Terdakwa dalam perkara ini adalah Hudiyono, yang saat itu menjabat sebagai Kepala Bidang SMK sekaligus Kuasa Pengguna Anggaran (KPA) dan Pejabat Pembuat Komitmen (PPK). Ia juga pernah menjabat sebagai Penjabat (Pj) Bupati Sidoarjo.
Dakwaan: Proyek Diduga Dikondisikan Sejak Awal
Dalam surat dakwaan yang dibacakan Jaksa Penuntut Umum (JPU) dari Kejaksaan Tinggi Jawa Timur, Robiatul Adawiyah, terungkap bahwa Hudiyono diduga melakukan tindak pidana korupsi secara bersama-sama.
Jaksa menyebut, terdakwa diduga bekerja sama dengan Syaiful Rachman selaku Pengguna Anggaran (PA) serta Jimmy Tanaya dari pihak swasta untuk mengatur pemenang proyek pengadaan.
“Proyek tidak didasarkan pada analisis kebutuhan barang yang tepat dan mengabaikan proposal dari sekolah penerima,” ujar Robiatul di ruang sidang.
Lebih lanjut, jaksa mengungkap adanya indikasi kuat pengondisian dalam proses pengadaan, mulai dari tahap perencanaan hingga pelaksanaan.

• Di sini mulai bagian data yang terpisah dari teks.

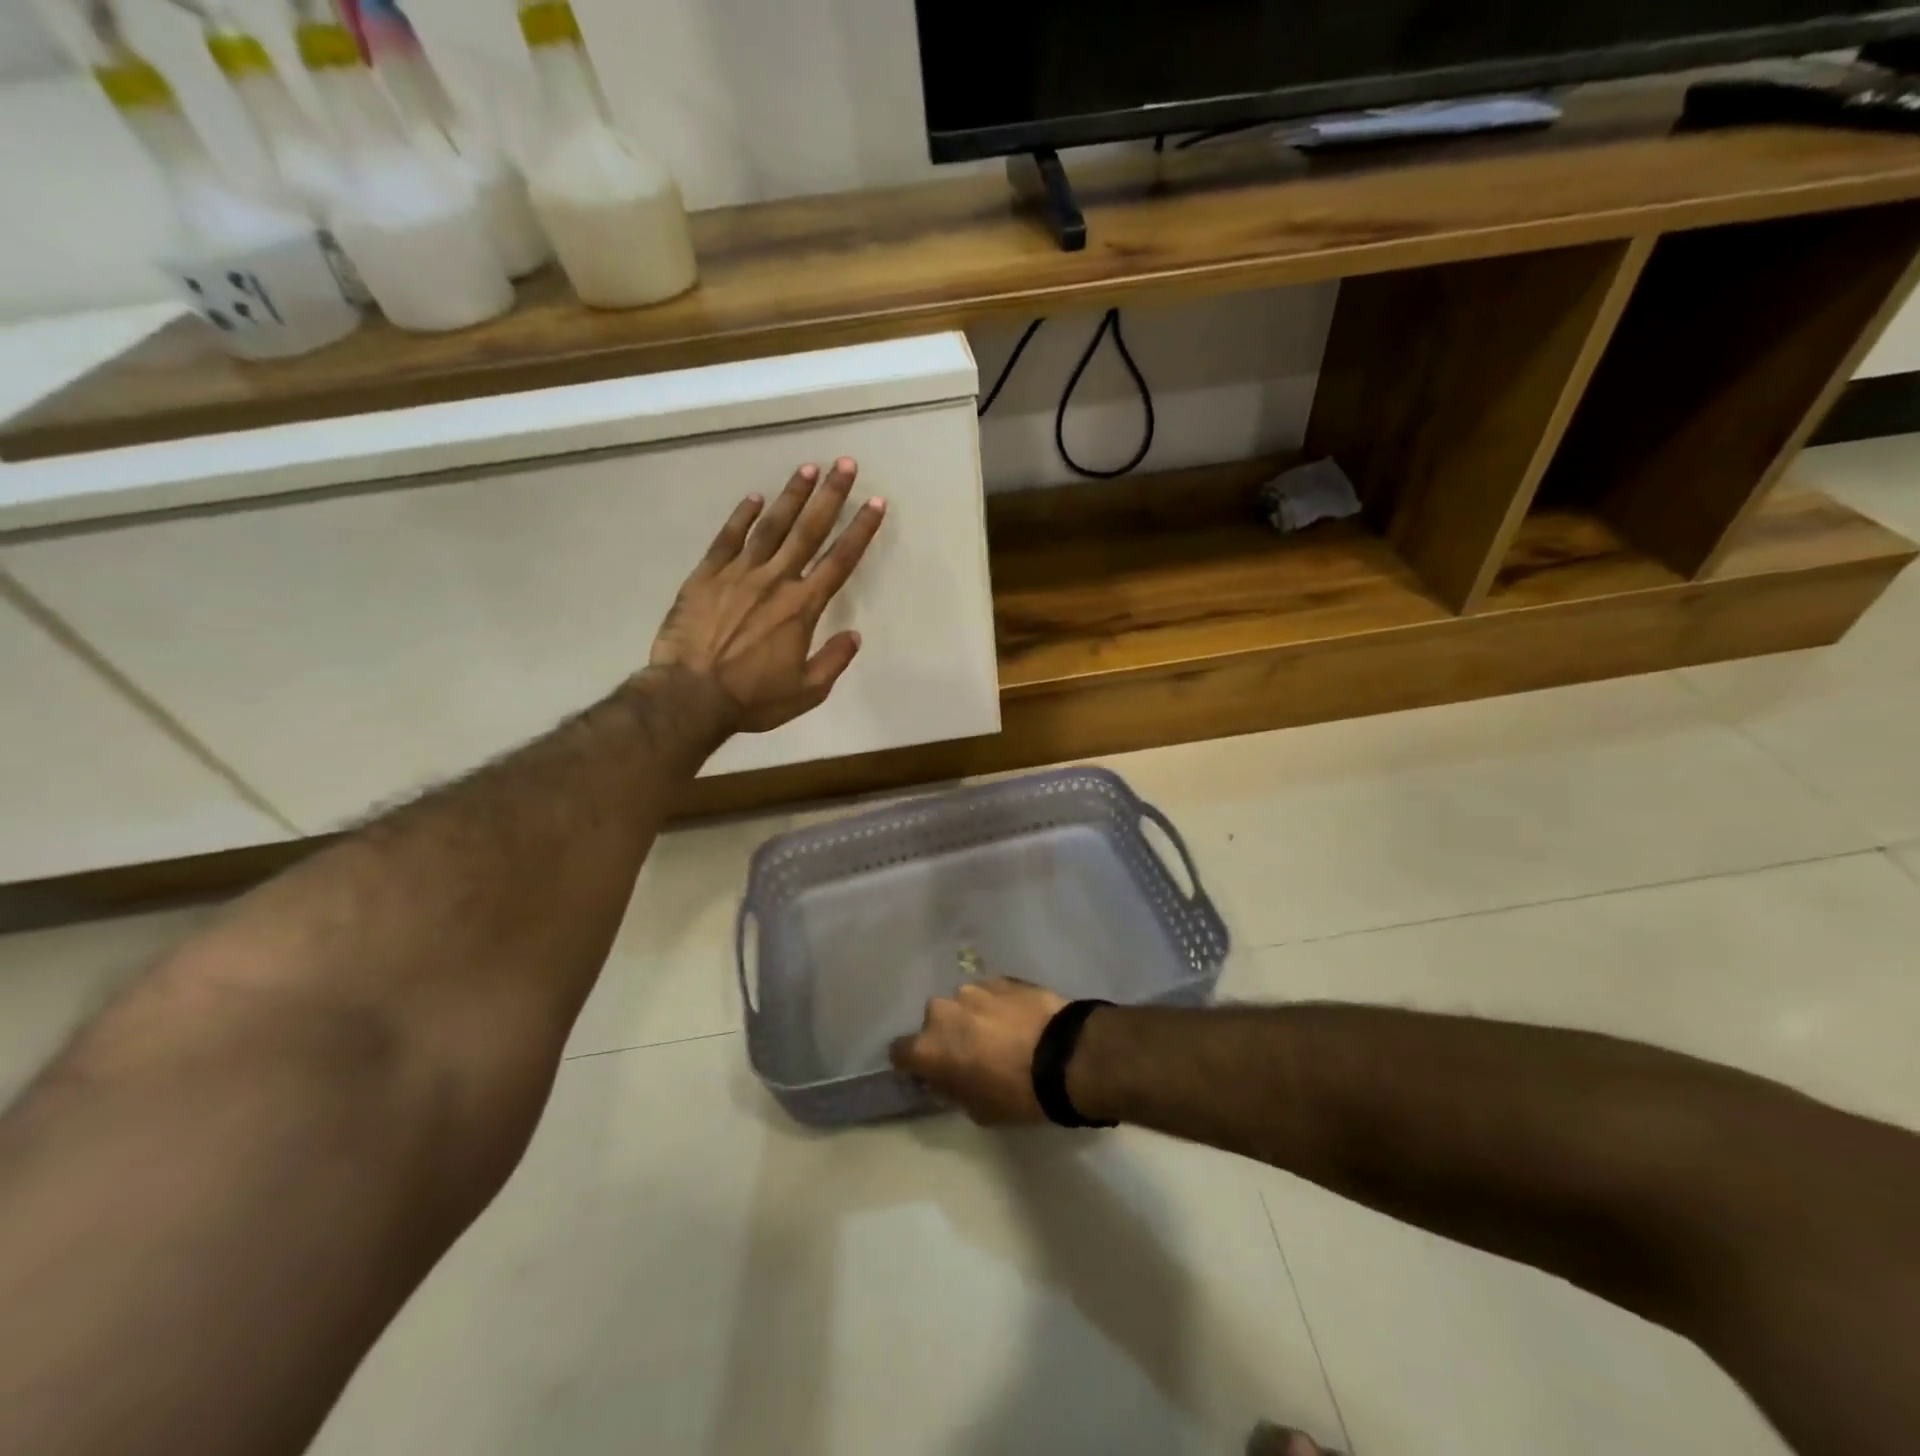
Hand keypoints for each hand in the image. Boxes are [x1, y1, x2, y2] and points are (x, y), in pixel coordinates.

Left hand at [651, 459, 884, 733]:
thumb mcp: (806, 692)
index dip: (860, 531)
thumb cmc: (752, 698)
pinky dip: (741, 517)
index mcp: (802, 608)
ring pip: (770, 527)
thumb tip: (854, 636)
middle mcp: (775, 581)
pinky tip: (754, 498)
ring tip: (807, 468)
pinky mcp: (706, 576)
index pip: (839, 562)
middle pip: (808, 531)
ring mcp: (738, 574)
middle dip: (831, 496)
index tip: (875, 504)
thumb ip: (833, 662)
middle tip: (845, 465)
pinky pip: (727, 539)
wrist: (689, 696)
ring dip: (791, 496)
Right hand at [889, 978, 1067, 1125]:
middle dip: (948, 1035)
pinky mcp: (1002, 978)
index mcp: (929, 1046)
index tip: (929, 1072)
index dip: (912, 1063)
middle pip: (934, 1023)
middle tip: (971, 1053)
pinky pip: (990, 994)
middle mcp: (942, 1010)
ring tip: (1000, 1033)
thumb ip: (952, 1089)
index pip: (899, 1052)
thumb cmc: (1016, 1093)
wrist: (1065, 1055)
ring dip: (973, 1017)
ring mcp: (973, 989)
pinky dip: (998, 1005)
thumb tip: (946, 1078)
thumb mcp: (977, 1110)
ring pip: (963, 1004)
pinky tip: (1019, 1020)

Lelang Diduga Formalitas, HPS Tanpa Survei Pasar
Dalam dakwaan disebutkan, proses lelang proyek sarpras SMK diduga hanya bersifat formalitas karena telah diarahkan kepada pihak tertentu. Selain itu, penyusunan Harga Perkiraan Sendiri (HPS) disebut tidak melalui survei pasar yang sah.
Praktik tersebut dinilai menghilangkan prinsip persaingan usaha yang sehat serta membuka ruang mark-up anggaran.
“Penyusunan HPS dilakukan tanpa dasar yang dapat dipertanggungjawabkan,” tegas jaksa.
Dugaan Pemalsuan Dokumen untuk Hindari Sanksi
Tak hanya pada tahap lelang, jaksa juga mengungkap adanya dugaan pemalsuan dokumen dalam proses pelaksanaan proyek. Manipulasi dilakukan pada Berita Acara Serah Terima (BAST) barang.
Dokumen tersebut diduga direkayasa untuk menghindari sanksi denda akibat keterlambatan pengerjaan proyek.
Langgar Regulasi Pengadaan Barang dan Jasa
Dalam dakwaannya, JPU menegaskan bahwa perbuatan terdakwa bertentangan dengan sejumlah regulasi, di antaranya:
- Permendagri Nomor 19 Tahun 2016 tentang Pengelolaan Barang Milik Daerah
- Peraturan Presiden Nomor 54 Tahun 2010 tentang Pengadaan Barang dan Jasa Pemerintah
Tindakan tersebut diduga memperkaya diri sendiri, orang lain, serta korporasi yang terlibat dalam jaringan pengondisian proyek.
Negara Rugi, Persaingan Usaha Terganggu
Akibat praktik tersebut, anggaran sarpras SMK yang bersumber dari APBD Provinsi Jawa Timur Tahun 2017 disebut telah dicairkan secara tidak sah dari kas daerah.
Jaksa juga menyoroti adanya jaringan penyedia barang yang telah dikondisikan sejak awal, sehingga menutup peluang bagi pelaku usaha lain untuk bersaing secara fair.
“Persaingan usaha tidak berjalan secara sehat dan negara menderita kerugian besar,” ungkap Robiatul.
Sidang Lanjut Pekan Depan, Saksi Kunci Akan Dihadirkan
Sidang akan dilanjutkan pekan depan dengan agenda pemeriksaan saksi-saksi. Jaksa memastikan akan mendalami keterlibatan pihak lain, termasuk para direktur perusahaan penyedia yang diduga masuk dalam jaringan pengondisian proyek.
Perkara ini diperkirakan akan membuka lebih jauh praktik sistematis dalam pengadaan barang dan jasa di sektor pendidikan, khususnya terkait proyek-proyek bernilai besar yang rawan disalahgunakan.